Whiskey soon will flow from the stills at Mount Vernon, just as it did when George Washington operated one of the young nation’s largest distilling operations.
Starting March 31, Washington’s reconstructed distillery will be fired up. Mount Vernon will be the only place in the country showing the complete 18th-century distilling process, which starts with grain and ends with a powerful drink.
“No operating distillery from the 18th century exists in this country,” said Dennis Pogue, Mount Vernon’s associate director for preservation. “Washington’s whiskey distillery is the first in North America to be systematically excavated and reconstructed, so this is really uncharted territory.”
Washington started his distillery in early 1797 as a way to use some of the grain he was producing. The operation quickly took off and he soon had to purchase grain from other farms so he could produce more whiskey.
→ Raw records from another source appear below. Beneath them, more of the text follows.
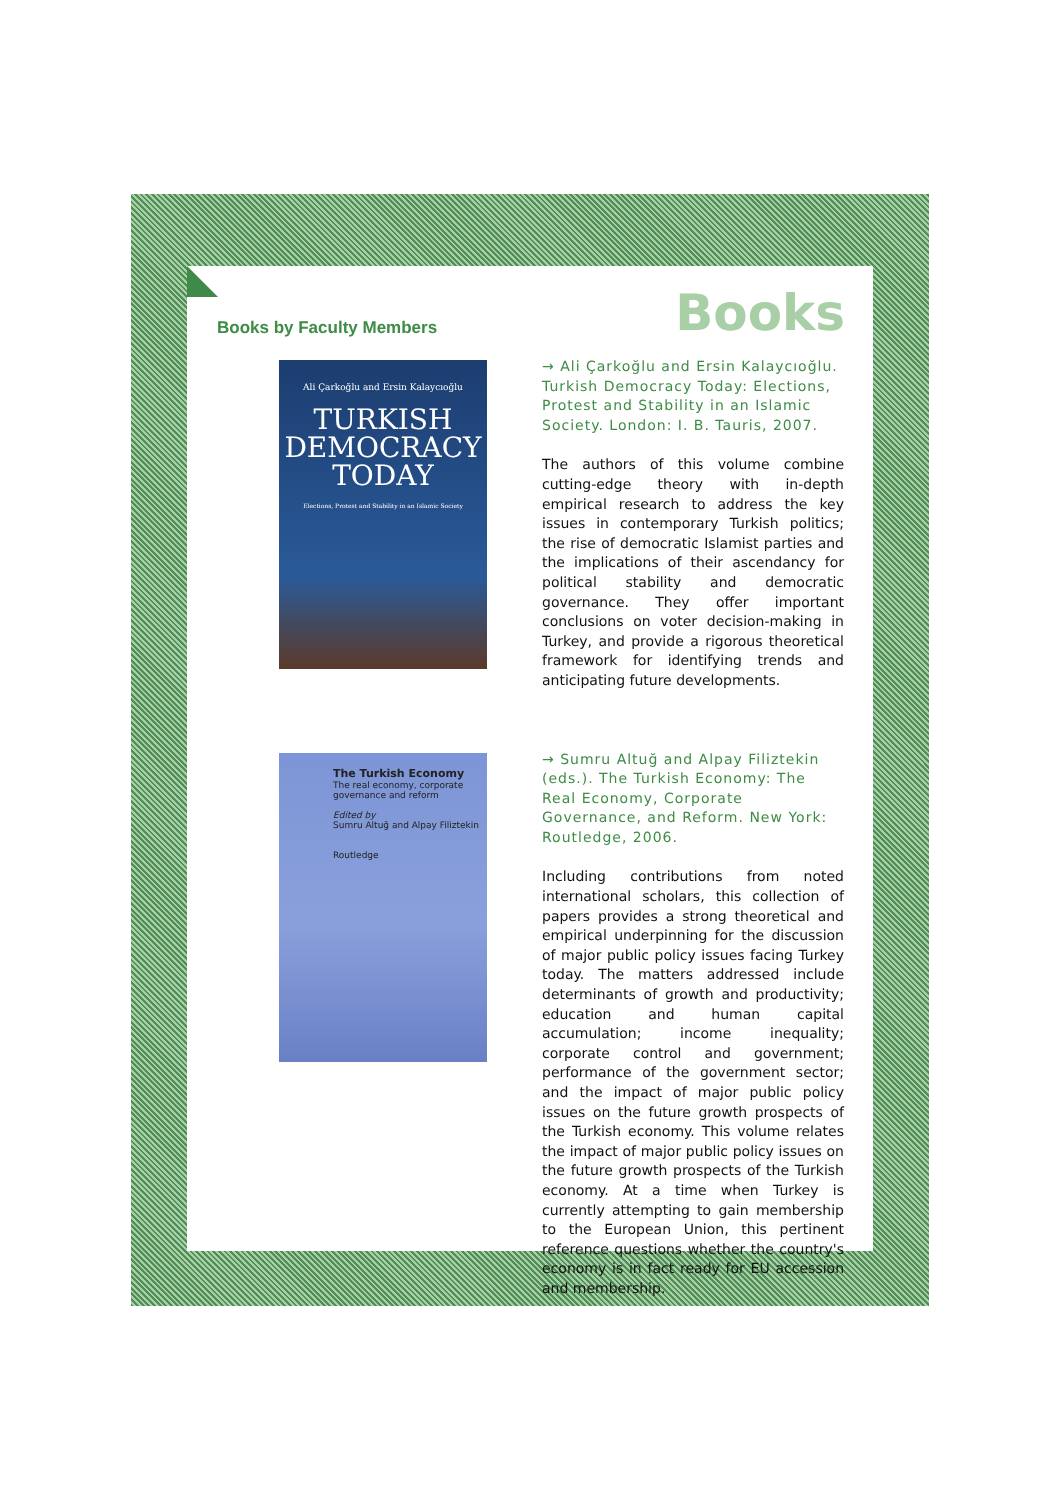Books by Faculty Members
Books
Ali Çarkoğlu and Ersin Kalaycıoğlu
TURKISH
DEMOCRACY
TODAY
Elections, Protest and Stability in an Islamic Society
→ Ali Çarkoğlu and Ersin Kalaycıoğlu. Turkish Democracy Today: Elections, Protest and Stability in an Islamic Society. London: I. B. Tauris, 2007.
The authors of this volume combine cutting-edge theory with in-depth empirical research to address the key issues in contemporary Turkish politics; the rise of democratic Islamist parties and the implications of their ascendancy for political stability and democratic governance. They offer important conclusions on voter decision-making in Turkey, and provide a rigorous theoretical framework for identifying trends and anticipating future developments.
The Turkish Economy
The real economy, corporate governance and reform
Edited by
Sumru Altuğ and Alpay Filiztekin
Routledge
→ Sumru Altuğ and Alpay Filiztekin (eds.). The Turkish Economy: The Real Economy, Corporate Governance, and Reform. New York: Routledge, 2006.
Including contributions from noted international scholars, this collection of papers provides a strong theoretical and empirical underpinning for the discussion of major public policy issues facing Turkey today. The matters addressed include determinants of growth and productivity; education and human capital accumulation; income inequality; corporate control and government; performance of the government sector; and the impact of major public policy issues on the future growth prospects of the Turkish economy. This volume relates the impact of major public policy issues on the future growth prospects of the Turkish economy. At a time when Turkey is currently attempting to gain membership to the European Union, this pertinent reference questions whether the country's economy is in fact ready for EU accession and membership.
“Two hundred gallons of whiskey will be ready this day for your call, and the sooner it is taken the better, as the demand is brisk,” he wrote a nephew in 1797.
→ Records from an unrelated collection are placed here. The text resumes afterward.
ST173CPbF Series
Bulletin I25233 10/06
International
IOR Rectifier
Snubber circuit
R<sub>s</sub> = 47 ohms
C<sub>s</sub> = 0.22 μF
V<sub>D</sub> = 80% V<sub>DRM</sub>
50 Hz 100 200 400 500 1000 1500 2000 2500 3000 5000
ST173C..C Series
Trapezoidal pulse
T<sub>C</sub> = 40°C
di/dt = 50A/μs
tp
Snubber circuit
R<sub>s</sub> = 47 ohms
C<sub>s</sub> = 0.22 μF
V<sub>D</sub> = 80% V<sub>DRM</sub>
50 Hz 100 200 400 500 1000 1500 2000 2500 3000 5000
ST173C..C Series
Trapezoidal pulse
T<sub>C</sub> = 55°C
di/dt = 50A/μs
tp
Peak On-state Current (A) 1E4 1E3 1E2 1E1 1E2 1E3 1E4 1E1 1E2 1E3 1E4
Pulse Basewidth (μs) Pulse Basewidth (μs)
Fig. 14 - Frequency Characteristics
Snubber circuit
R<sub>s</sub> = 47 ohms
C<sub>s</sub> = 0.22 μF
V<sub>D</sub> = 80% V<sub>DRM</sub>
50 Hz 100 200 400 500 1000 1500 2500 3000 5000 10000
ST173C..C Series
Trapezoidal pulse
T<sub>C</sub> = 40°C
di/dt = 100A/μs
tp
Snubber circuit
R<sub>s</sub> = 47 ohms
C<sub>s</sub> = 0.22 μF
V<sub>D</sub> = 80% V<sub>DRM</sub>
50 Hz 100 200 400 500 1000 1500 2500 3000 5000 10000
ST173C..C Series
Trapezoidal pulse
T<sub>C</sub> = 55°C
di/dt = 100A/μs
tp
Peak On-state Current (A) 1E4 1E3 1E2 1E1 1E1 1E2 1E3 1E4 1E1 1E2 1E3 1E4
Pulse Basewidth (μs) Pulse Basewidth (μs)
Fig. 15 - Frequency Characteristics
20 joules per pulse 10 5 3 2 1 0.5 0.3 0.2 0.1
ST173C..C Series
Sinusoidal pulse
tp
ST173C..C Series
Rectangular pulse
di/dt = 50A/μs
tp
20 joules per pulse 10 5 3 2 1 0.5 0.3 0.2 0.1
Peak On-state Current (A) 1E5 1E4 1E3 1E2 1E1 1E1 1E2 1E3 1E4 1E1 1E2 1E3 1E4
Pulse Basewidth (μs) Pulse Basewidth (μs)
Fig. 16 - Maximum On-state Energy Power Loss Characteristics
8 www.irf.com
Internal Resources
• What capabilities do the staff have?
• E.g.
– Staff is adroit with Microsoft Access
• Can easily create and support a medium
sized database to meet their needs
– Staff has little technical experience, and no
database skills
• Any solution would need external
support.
The distillery hit its peak production in 1799, when 11,000 gallons of whiskey worth $7,500 were produced. In modern dollars, Washington’s profit from the distillery that year totaled $800,000.
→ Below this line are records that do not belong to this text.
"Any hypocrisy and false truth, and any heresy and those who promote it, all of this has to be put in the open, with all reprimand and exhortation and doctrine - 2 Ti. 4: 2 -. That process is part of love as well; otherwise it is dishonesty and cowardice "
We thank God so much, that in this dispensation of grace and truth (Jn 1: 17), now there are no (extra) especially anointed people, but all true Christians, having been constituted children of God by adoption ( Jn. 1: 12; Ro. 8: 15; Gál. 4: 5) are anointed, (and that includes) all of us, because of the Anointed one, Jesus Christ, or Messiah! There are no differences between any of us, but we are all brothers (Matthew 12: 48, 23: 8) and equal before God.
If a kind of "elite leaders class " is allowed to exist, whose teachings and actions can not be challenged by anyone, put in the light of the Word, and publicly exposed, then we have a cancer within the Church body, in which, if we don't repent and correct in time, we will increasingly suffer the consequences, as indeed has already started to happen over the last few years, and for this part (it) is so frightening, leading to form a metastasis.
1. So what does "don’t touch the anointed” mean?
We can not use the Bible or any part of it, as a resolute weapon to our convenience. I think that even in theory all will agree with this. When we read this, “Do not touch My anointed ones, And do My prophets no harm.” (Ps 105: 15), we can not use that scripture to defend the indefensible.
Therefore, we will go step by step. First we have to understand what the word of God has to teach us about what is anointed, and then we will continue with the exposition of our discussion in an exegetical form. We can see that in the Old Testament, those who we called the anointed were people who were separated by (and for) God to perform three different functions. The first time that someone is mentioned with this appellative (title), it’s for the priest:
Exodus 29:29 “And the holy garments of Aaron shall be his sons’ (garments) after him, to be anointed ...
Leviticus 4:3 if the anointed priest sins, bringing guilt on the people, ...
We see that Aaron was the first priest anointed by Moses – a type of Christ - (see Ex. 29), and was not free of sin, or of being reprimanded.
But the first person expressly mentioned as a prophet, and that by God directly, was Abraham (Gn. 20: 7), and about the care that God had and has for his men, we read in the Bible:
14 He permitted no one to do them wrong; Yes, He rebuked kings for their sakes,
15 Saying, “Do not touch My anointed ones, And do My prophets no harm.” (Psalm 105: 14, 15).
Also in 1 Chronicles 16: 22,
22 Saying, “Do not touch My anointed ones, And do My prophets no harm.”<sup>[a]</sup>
“It was the most profitable economic venture at Mount Vernon,” said State Sen. Linda Puller, D-Fairfax, who successfully sponsored legislation this session permitting the sale of whiskey at the historical site. “Now we can go to Mount Vernon and have a toddy if we want.”
The two-story distillery also features a storage cellar with barrels, an office and two bedrooms where the site manager and assistant would have lived in Washington’s day. It sits on the site of Washington’s original distillery, which is near his famous gristmill about 3 miles from the Mount Vernon mansion.
Washington’s distillery will be a highlighted stop on the American Whiskey Trail, which runs through historical distilling sites in New York, Pennsylvania, Virginia, Kentucky and Tennessee.